PEOPLE of the State of New York, Plaintiff-Respondent, v. Kory DAVIS, Defendant-Appellant.
Defendant appeals from a judgment convicting him following a jury trial of robbery in the first degree (Penal Law § 160.15 ), grand larceny in the fourth degree (§ 155.30 ) and petit larceny (§ 155.25). This Court previously held the case, reserved decision and remitted the matter to County Court to conduct a new suppression hearing based upon the court's error “in conducting the suppression hearing in the absence of defendant without making inquiry into the circumstances of his absence or reciting on the record the basis for its determination that his absence was deliberate” (People v. Davis, 284 A.D.2d 943, 943, 725 N.Y.S.2d 911). This Court further concluded, however, that defendant's remaining contentions were lacking in merit (id. at 944, 725 N.Y.S.2d 911).

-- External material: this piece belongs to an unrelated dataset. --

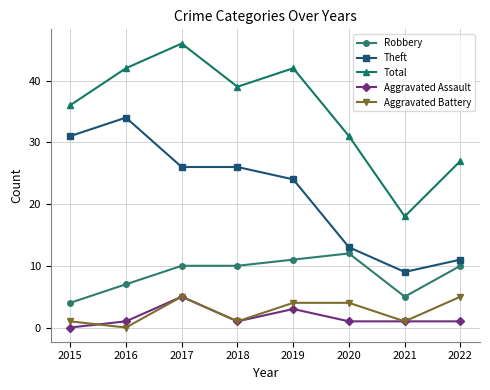

The Aggravated Battery series shows 1 at 2015. True or false?

True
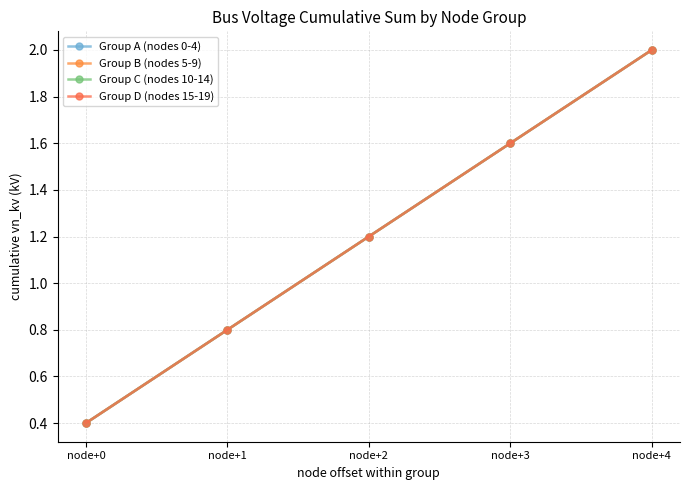

Which series has the largest total across all categories?

Group A (nodes 0-4)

Supreme Court (Donald J. Mark, J.) conducted the new suppression hearing upon remittal, and we conclude that the court properly refused to suppress the statements made by defendant to police officers investigating the robbery. The record of the suppression hearing supports the court's determination that defendant's statements on the morning following the robbery “were admissible inasmuch as they were spontaneous and not the product of police interrogation or its functional equivalent” (People v. Hinds, 13 A.D.3d 554, 554, 787 N.Y.S.2d 99, lv. denied 4 N.Y.3d 887, 798 N.Y.S.2d 732, 831 N.E.2d 977; see People v. Buskey, 13 A.D.3d 1058, 1059, 787 N.Y.S.2d 796). Contrary to defendant's contention, the issue whether the prejudicial impact of those statements outweighed their probative value is outside the scope of the suppression hearing, where the proper inquiry was whether the statements were involuntarily made (see CPL 710.20 ). The record also supports the court's determination that the oral and written statements subsequently made by defendant at the Public Safety Building were admissible inasmuch as those statements followed the valid waiver by defendant of his Miranda rights (see People v. Horsey, 304 A.D.2d 852, 853, 758 N.Y.S.2d 695, lv. denied 1 N.Y.3d 573, 775 N.Y.S.2d 790, 807 N.E.2d 903). Finally, the court properly determined that the photo array was not unduly suggestive and thus properly refused to suppress the victim's identification testimony. “[T]he People met their initial burden of establishing the reasonableness of the police conduct in the pretrial identification procedure, and defendant failed to meet his ultimate burden of proving that the photo array was unduly suggestive” (People v. Bell, 19 A.D.3d 1074, 1075, 796 N.Y.S.2d 464, lv. denied 5 N.Y.3d 850, 806 N.Y.S.2d 170, 840 N.E.2d 139; see People v. Davis, 289 A.D.2d 977, 734 N.Y.S.2d 791, lv. denied 98 N.Y.2d 636, 744 N.Y.S.2d 765, 771 N.E.2d 838).
It is hereby ORDERED that the judgment so appealed from be and the same hereby is unanimously affirmed.